(What the exercise asks) Each line of the records below that holds "linecap" should be returned.

(Provided data)

◇ ◇ ◇ ◇

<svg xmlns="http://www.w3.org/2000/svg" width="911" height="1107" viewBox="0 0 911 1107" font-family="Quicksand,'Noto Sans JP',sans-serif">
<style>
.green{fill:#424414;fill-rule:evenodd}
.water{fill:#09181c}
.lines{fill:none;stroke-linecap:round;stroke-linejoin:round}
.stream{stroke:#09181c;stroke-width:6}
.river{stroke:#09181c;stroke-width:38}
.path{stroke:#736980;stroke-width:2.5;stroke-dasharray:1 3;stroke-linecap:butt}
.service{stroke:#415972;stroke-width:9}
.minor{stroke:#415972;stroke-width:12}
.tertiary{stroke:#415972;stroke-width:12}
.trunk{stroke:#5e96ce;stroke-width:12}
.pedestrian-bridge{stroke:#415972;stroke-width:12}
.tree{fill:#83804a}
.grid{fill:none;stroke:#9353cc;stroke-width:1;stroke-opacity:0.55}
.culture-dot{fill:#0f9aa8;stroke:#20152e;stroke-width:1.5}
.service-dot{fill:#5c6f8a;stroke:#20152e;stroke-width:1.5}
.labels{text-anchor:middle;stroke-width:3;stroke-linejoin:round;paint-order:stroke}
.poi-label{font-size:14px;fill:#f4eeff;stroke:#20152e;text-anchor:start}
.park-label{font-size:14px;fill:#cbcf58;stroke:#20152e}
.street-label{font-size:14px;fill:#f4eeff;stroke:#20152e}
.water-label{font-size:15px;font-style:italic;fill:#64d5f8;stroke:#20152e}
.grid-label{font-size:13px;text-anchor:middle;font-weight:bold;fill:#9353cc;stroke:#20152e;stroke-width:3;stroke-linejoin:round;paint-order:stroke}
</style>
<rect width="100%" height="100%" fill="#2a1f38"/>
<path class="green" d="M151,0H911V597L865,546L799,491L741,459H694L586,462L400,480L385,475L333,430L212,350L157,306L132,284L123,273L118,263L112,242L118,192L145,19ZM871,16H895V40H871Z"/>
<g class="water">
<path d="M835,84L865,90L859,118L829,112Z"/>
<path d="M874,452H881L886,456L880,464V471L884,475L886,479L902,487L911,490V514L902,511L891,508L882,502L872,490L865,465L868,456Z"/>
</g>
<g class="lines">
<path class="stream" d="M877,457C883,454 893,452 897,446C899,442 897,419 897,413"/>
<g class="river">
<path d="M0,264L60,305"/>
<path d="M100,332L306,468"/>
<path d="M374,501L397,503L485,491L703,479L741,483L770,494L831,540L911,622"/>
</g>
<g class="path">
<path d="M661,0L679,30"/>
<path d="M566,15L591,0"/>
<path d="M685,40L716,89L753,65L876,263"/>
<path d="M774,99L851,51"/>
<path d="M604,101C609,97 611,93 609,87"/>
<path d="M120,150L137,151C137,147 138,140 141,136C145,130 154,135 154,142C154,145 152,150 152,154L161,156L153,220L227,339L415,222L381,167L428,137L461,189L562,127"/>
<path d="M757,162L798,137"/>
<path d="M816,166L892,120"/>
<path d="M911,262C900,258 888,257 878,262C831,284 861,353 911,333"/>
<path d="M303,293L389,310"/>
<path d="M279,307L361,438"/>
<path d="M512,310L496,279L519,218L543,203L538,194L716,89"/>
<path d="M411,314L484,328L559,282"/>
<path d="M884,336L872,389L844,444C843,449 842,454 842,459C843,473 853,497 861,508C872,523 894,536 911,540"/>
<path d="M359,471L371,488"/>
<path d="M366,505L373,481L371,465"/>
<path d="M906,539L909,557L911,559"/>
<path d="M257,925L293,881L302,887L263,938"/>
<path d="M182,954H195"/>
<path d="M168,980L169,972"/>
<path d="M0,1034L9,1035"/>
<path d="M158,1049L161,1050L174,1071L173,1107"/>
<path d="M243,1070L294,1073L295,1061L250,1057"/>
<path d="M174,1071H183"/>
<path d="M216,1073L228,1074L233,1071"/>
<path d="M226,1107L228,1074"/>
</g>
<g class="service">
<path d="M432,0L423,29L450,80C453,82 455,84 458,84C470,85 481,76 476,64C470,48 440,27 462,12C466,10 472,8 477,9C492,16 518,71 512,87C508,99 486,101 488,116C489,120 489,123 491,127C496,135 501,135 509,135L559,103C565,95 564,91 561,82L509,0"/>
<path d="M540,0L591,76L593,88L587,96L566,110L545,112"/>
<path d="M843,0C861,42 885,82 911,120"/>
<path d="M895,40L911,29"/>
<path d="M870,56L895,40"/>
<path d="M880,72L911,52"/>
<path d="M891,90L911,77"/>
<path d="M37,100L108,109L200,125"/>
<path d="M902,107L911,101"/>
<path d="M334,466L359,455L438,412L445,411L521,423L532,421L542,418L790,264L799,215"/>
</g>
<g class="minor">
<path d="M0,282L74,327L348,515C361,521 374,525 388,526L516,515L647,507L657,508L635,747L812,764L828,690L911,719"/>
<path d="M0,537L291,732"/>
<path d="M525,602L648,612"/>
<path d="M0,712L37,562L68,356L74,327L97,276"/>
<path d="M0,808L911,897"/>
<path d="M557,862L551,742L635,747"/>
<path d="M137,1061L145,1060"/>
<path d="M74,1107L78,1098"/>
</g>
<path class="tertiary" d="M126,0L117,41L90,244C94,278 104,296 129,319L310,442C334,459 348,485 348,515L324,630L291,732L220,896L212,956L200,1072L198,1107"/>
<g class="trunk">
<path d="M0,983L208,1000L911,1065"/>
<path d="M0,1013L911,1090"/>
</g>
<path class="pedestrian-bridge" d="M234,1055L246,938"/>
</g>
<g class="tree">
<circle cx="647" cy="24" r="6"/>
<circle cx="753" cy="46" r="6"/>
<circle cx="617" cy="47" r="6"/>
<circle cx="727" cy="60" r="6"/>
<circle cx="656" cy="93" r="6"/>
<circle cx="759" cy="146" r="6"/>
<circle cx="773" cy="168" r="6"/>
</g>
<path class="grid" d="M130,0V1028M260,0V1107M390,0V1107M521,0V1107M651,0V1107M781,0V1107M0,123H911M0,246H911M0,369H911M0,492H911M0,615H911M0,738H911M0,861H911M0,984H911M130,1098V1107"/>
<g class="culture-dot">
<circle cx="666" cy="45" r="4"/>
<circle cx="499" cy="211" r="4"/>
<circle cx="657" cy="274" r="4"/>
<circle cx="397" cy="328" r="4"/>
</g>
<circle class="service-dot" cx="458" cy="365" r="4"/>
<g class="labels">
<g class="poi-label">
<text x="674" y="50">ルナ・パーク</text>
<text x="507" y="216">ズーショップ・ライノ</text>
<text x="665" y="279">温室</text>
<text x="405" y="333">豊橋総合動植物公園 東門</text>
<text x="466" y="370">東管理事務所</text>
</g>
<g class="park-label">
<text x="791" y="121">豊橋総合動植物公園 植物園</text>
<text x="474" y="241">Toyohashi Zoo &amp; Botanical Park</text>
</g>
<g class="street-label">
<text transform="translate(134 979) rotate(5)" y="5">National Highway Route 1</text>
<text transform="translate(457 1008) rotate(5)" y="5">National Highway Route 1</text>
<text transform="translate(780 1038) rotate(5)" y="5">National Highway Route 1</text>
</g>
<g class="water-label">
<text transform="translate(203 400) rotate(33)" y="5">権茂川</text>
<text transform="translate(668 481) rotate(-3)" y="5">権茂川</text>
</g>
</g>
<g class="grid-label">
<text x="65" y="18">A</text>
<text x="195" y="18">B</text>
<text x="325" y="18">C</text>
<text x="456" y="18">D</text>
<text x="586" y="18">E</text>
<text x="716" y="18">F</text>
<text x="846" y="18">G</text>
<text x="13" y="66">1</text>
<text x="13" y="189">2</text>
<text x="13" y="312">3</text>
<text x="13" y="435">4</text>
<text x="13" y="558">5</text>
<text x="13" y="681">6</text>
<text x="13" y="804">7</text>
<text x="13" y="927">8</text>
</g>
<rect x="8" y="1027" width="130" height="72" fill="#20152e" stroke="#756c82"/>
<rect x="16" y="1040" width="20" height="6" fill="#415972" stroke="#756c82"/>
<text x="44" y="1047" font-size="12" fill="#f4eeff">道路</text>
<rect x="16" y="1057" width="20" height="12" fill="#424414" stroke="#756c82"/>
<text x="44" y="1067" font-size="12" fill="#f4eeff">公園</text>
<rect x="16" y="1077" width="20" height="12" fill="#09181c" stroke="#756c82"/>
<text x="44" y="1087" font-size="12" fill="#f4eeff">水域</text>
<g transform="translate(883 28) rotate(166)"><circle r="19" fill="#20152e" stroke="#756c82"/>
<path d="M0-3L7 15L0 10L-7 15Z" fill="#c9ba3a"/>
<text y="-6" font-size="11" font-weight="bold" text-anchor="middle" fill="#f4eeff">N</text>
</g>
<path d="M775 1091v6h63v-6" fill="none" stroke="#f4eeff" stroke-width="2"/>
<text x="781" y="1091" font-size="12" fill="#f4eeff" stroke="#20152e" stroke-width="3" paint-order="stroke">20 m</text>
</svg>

◇ ◇ ◇ ◇

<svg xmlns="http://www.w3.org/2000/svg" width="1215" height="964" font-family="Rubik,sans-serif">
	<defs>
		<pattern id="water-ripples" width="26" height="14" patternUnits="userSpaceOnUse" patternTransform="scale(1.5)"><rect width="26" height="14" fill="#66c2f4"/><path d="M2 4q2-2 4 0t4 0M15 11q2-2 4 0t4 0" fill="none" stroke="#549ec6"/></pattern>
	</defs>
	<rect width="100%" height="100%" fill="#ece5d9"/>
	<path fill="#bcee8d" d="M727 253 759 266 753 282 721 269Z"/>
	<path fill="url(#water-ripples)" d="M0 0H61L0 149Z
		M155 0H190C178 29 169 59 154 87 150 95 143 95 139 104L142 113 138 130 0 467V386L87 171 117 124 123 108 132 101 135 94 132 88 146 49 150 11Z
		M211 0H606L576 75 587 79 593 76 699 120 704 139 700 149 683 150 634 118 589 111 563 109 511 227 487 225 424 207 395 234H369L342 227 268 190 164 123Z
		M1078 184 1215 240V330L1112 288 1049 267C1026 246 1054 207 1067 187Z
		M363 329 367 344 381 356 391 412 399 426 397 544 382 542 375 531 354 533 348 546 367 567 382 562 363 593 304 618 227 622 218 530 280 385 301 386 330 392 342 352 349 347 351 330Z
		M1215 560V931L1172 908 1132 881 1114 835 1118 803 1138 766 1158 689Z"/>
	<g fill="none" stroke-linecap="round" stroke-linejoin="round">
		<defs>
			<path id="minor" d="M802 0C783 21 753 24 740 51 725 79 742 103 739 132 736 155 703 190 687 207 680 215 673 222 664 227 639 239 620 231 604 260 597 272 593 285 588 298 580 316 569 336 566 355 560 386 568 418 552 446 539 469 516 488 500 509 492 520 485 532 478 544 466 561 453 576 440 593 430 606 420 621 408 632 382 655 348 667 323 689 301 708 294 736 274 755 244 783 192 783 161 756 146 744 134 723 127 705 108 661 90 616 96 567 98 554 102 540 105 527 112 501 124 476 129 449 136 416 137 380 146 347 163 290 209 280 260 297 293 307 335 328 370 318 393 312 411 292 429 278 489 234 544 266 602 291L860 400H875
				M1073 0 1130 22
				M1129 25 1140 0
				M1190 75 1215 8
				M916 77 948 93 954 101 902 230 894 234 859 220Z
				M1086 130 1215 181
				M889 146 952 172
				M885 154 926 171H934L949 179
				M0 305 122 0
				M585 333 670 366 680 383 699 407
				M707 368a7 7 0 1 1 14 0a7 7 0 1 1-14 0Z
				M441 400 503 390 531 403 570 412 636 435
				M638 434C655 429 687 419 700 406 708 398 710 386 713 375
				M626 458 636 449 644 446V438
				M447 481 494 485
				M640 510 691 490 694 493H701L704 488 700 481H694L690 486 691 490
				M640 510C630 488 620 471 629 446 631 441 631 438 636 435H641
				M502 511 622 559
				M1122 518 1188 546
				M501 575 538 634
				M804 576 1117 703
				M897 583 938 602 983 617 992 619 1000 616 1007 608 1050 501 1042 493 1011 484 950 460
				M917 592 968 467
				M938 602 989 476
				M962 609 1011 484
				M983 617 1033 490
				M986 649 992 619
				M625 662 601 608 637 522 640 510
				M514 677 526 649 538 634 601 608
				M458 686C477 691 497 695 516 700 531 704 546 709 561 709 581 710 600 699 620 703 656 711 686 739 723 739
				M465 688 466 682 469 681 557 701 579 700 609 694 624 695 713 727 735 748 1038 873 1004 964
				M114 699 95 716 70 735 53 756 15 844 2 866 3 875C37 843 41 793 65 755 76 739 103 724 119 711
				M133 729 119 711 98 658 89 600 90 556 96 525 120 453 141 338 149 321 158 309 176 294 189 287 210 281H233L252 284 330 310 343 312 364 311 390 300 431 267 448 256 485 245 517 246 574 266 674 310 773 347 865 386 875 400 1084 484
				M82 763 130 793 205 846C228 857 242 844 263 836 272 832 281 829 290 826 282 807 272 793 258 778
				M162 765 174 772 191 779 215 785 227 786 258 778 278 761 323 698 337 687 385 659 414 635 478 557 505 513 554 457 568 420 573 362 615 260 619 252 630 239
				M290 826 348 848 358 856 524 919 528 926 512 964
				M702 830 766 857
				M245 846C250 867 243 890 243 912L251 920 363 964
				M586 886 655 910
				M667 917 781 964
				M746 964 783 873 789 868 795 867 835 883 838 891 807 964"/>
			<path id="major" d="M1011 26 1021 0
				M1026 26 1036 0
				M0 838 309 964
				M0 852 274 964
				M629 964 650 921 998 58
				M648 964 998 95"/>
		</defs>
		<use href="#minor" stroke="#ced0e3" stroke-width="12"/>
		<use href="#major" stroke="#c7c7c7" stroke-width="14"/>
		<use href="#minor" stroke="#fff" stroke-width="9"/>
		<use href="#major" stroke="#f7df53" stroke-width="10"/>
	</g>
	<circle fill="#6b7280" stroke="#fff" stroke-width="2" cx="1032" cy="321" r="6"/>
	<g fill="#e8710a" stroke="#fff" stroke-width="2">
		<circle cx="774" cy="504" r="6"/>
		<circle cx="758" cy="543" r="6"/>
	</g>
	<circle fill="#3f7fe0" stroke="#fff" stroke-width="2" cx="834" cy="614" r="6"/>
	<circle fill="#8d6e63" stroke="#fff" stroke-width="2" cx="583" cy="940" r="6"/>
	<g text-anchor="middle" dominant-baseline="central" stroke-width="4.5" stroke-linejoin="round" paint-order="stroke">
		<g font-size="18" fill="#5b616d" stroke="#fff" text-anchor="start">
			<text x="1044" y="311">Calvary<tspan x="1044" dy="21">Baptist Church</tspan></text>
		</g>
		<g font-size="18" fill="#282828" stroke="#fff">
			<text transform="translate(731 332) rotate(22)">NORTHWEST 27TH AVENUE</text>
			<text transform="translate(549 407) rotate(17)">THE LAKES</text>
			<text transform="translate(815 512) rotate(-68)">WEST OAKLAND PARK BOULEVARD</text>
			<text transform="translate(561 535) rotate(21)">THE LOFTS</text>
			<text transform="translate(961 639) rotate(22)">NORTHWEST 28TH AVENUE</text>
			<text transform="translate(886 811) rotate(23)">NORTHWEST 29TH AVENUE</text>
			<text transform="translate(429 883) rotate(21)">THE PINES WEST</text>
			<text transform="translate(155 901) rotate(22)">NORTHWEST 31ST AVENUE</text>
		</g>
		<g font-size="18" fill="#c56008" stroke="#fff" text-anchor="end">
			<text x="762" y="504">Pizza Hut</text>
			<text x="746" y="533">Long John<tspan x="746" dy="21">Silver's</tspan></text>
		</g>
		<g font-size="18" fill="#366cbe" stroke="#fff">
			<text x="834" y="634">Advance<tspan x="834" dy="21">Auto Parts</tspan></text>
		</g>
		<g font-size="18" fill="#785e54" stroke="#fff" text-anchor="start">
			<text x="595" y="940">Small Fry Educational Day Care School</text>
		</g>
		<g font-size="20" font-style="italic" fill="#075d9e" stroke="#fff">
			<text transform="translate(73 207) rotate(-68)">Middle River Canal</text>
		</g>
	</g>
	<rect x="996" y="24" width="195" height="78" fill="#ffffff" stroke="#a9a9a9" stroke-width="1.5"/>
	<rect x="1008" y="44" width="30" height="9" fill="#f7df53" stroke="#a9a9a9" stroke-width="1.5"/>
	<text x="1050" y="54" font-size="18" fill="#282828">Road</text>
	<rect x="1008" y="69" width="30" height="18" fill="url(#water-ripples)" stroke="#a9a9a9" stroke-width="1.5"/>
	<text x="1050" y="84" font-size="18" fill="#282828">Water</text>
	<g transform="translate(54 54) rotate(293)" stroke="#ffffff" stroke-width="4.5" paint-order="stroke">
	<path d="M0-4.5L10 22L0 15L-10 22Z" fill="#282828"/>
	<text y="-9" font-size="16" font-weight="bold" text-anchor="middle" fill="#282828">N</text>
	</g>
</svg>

◇ ◇ ◇ ◇

(Solution for this task)
.lines{fill:none;stroke-linecap:round;stroke-linejoin:round}
.path{stroke:#736980;stroke-width:2.5;stroke-dasharray:1 3;stroke-linecap:butt}
	<g fill="none" stroke-linecap="round" stroke-linejoin="round">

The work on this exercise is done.